Peladas x peladeiros
Quando a marcha passou por um campo de futebol na Avenida Getúlio Vargas, os peladeiros pararam ao ver as meninas com trajes curtos. Mesmo em minoria, soaram as piadas sexistas contra as quais o ato foi criado. Quem ouviu as provocações, revidou mostrando cartazes. Um manifestante entregou o panfleto sobre o movimento e não foram todos que aceitaram pegar o papel. O protesto continuou. O jogo segue.
“Este ano houve menos participantes do que na marcha do ano passado, mas o mais importante é a conscientização popular contra os dogmas machistas. Combatemos também dogmas religiosos e homofóbicos, e defendemos a liberdade corporal e sexual”, disse a estudante universitária e estagiária Larissa Corrêa, de 20 anos.
A técnica em enfermagem Aline Kawana Gomes, de 22 anos, acredita que há uma maior conscientização da sociedade nos últimos anos, mas que ainda há muita falta de respeito.

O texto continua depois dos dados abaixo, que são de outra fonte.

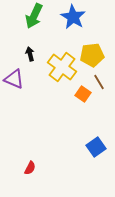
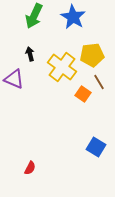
blue square: rotated 24 degrees counterclockwise
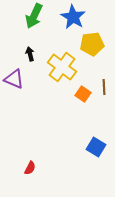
yellow pentagon: moved 11 px up
brown line: moved 5 px right, 5 px down; rotated 28 degrees clockwise
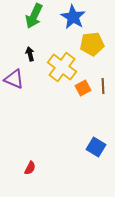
brown line: moved 1 px left, 1 px up
orange square: moved 6 px up; rotated 28 degrees clockwise
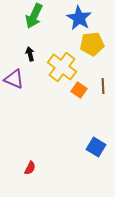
blue star: moved 6 px right, 1 px down
orange square: moved 4 px left, 2 px down; rotated 28 degrees counterclockwise
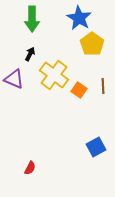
green arrow: moved 2 px left, 3 px down; rotated 25 degrees counterclockwise
yellow pentagon: rotated 30 degrees counterclockwise
black arrow: rotated 40 degrees clockwise
yellow cross: moved 8 px left, 8 px down
blue square: rotated 30 degrees clockwise
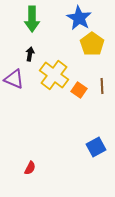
black arrow: rotated 16 degrees counterclockwise
brown line: moved 1 px left
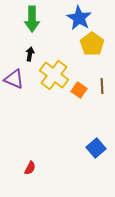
blue square: moved 1 px down; rotated 12 degrees counterclockwise
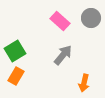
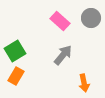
orange arrow: rotated 24 degrees counterclockwise
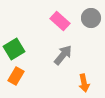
green square: moved 1 px left, 2 px up
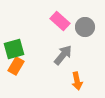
gray circle: moved 6 px left, 9 px down
green square: rotated 15 degrees clockwise
orange rectangle: moved 10 px up
orange arrow: moved 7 px left, 2 px up
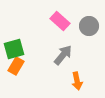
gray circle: moved 4 px right, 1 px up
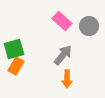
pink rectangle: moved 2 px right
orange arrow: moved 10 px left, 2 px up; rotated 12 degrees clockwise
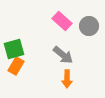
gray arrow: rotated 90 degrees clockwise
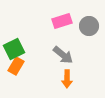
pink rectangle: rotated 60 degrees counterclockwise
green square: rotated 10 degrees counterclockwise
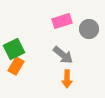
gray circle: moved 3 px down
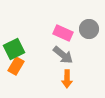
pink rectangle: moved 1 px right, 12 px down; rotated 42 degrees clockwise
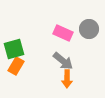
green square: rotated 10 degrees clockwise
gray arrow: moved 6 px down
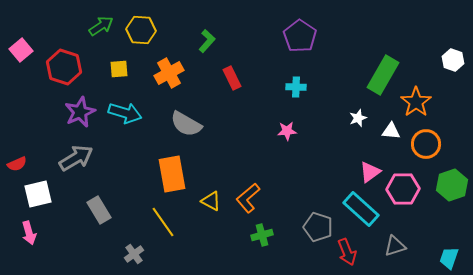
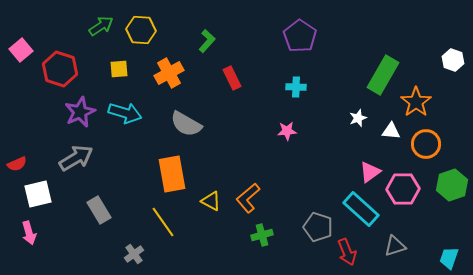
red hexagon: moved 4 px left, 2 px down
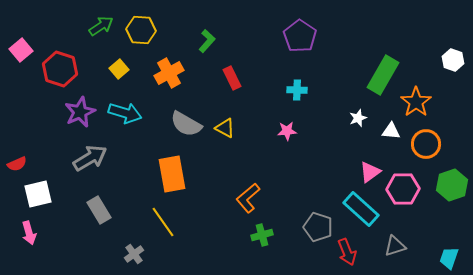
yellow square: rotated 36 degrees counterclockwise
cyan cross: moved 1 px right, 3 px down
gray arrow: moved 14 px right
yellow triangle: moved 14 px right, 73 px up
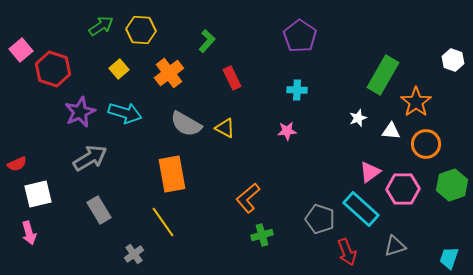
red hexagon: moved 7 px left
orange cross: rotated 8 degrees counterclockwise
gray pentagon: moved 2 px right, 8 px up
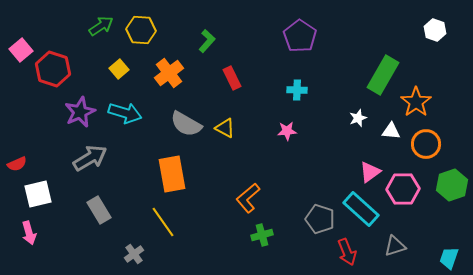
white hexagon: moved 18 px left, 30 px up
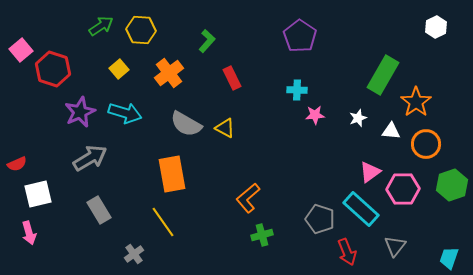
white hexagon: moved 1 px right, 3 px up; rotated 15 degrees clockwise
pink star: moved 28 px right, 16 px up
gray triangle: rotated 35 degrees counterclockwise
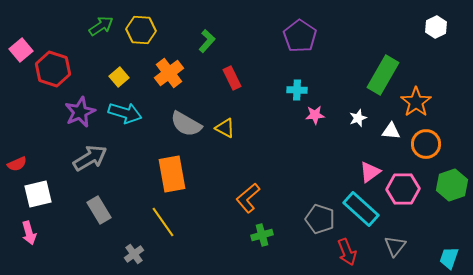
yellow square: moved 8 px down
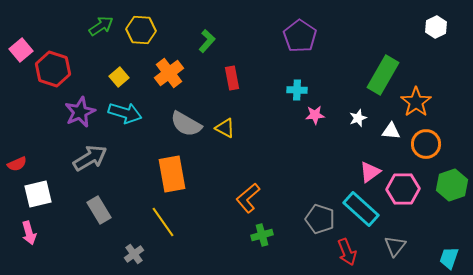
red rectangle: rotated 15 degrees clockwise
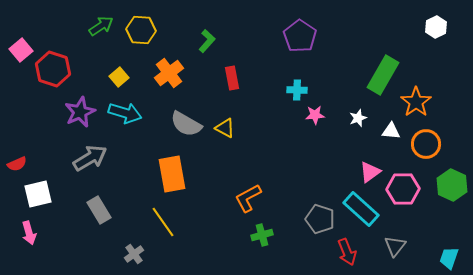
green hexagon: rotated 16 degrees counterclockwise
orange L-shape: rotated 12 degrees clockwise
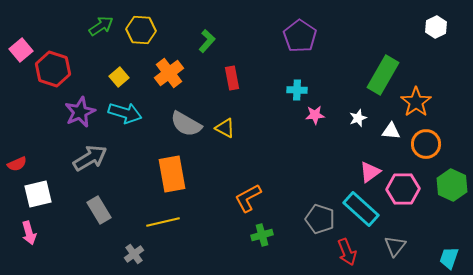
yellow line: rotated 68 degrees counterclockwise
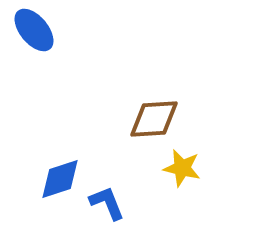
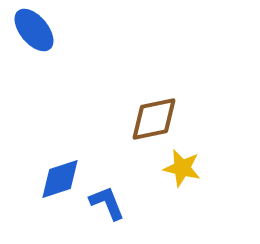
brown diamond: rotated 8 degrees counterclockwise
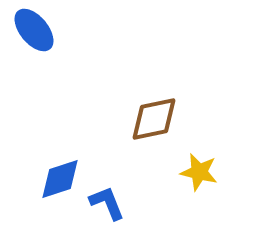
yellow star: moved 17 px right, 4 px down
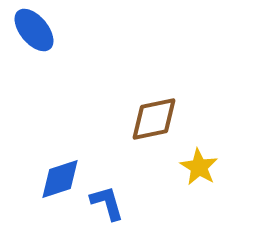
yellow star: moved 5 px up; rotated 18 degrees clockwise
blue L-shape: rotated 6 degrees clockwise
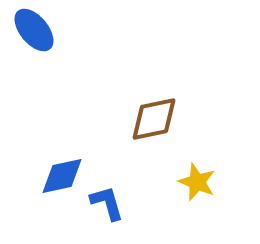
yellow star: moved 2 px left, 15 px down; rotated 9 degrees counterclockwise
blue diamond: moved 2 px right, 3 px up; rotated 6 degrees clockwise
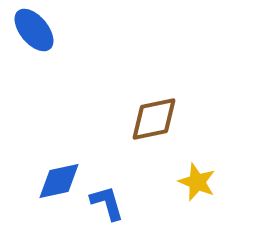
blue diamond: moved 3 px left, 5 px down
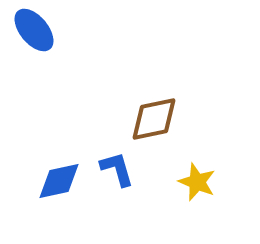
blue L-shape: moved 10 px right, 34 px up
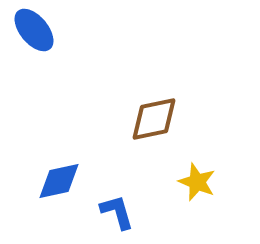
blue L-shape: moved 43 px down
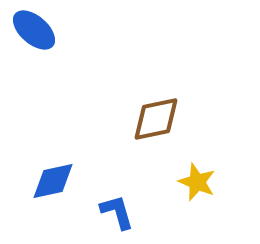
blue ellipse: rotated 9 degrees counterclockwise
brown diamond: moved 2 px right
blue diamond: moved 6 px left
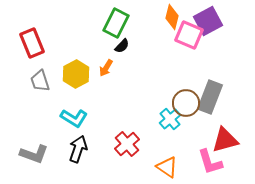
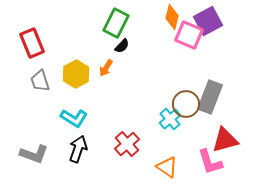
brown circle: moved 1 px down
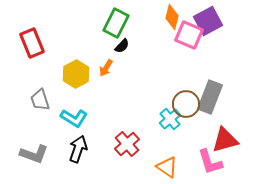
gray trapezoid: moved 19 px down
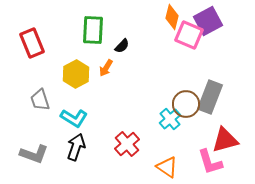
green rectangle: moved 23 px left, 7 px down; rotated 24 degrees counterclockwise
black arrow: moved 2 px left, 2 px up
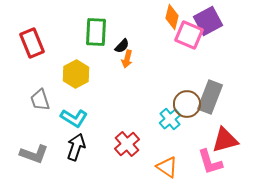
green rectangle: moved 3 px right, 2 px down
orange arrow: moved 21 px right, 9 px up; rotated 18 degrees counterclockwise
brown circle: moved 1 px right
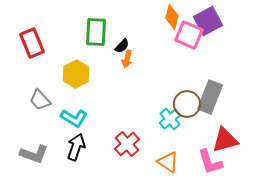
gray trapezoid: rotated 25 degrees counterclockwise
orange triangle: moved 1 px right, 5 px up
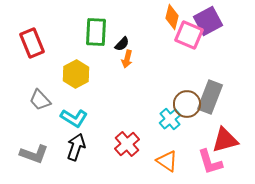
black semicircle: moved 2 px up
orange triangle: moved 1 px left, 1 px up
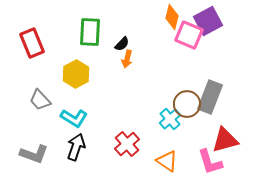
green rectangle: moved 6 px left
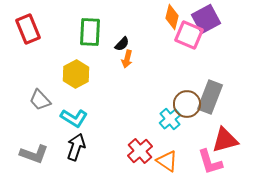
purple square: moved 2 px left, 2 px up
red rectangle: moved 4 px left, 14 px up
red cross: moved 13 px right, 7 px down
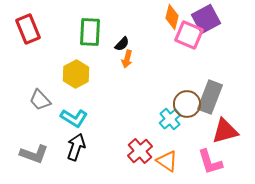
red triangle: moved 9 px up
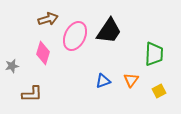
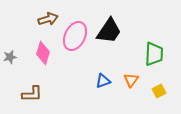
gray star: moved 2 px left, 9 px up
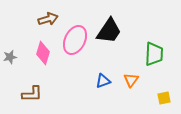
pink ellipse: moved 4 px down
yellow square: moved 5 px right, 7 px down; rotated 16 degrees clockwise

Ela reclamou do fato de alguns homens que estavam assistindo à marcha terem “mexidos” com as manifestantes, dizendo que queriam ver os seios delas.
"Existe muito preconceito em Cuiabá, quanto à forma de as mulheres se vestirem, ou o fato de elas usarem tatuagem. Mas isso está sendo vencido"
“Já estive na Marcha das Vadias de São Paulo e percebo que, aqui em Cuiabá, as meninas estão muito mais politizadas e conscientes que antigamente. Existe muito preconceito em Cuiabá, quanto à forma de as mulheres se vestirem, ou o fato de elas usarem tatuagem. Mas isso está sendo vencido”, afirmou.
“A principal mensagem que queremos passar é que estamos lutando pelo direito das mulheres sobre seus próprios corpos, sem ter ninguém para julgar, seja o governo ou o patrão”, concluiu.
Origem
A Marcha das Vadias teve início no Canadá como uma manifestação pelos direitos da mulher. Em 2011, após diversos casos de abuso sexual em mulheres na Universidade de Toronto, o policial Michael Sanguinetti teria afirmado que, para evitar o estupro, as mulheres deveriam evitar se vestir como vadias.
O termo “vadia” foi adotado e batizou a marcha, que em inglês é chamada Slut Walk. No Canadá, o evento causou polêmica pelos seios de fora e frases de efeito pintadas nos corpos das mulheres. No Brasil, o movimento ganhou força no ano passado.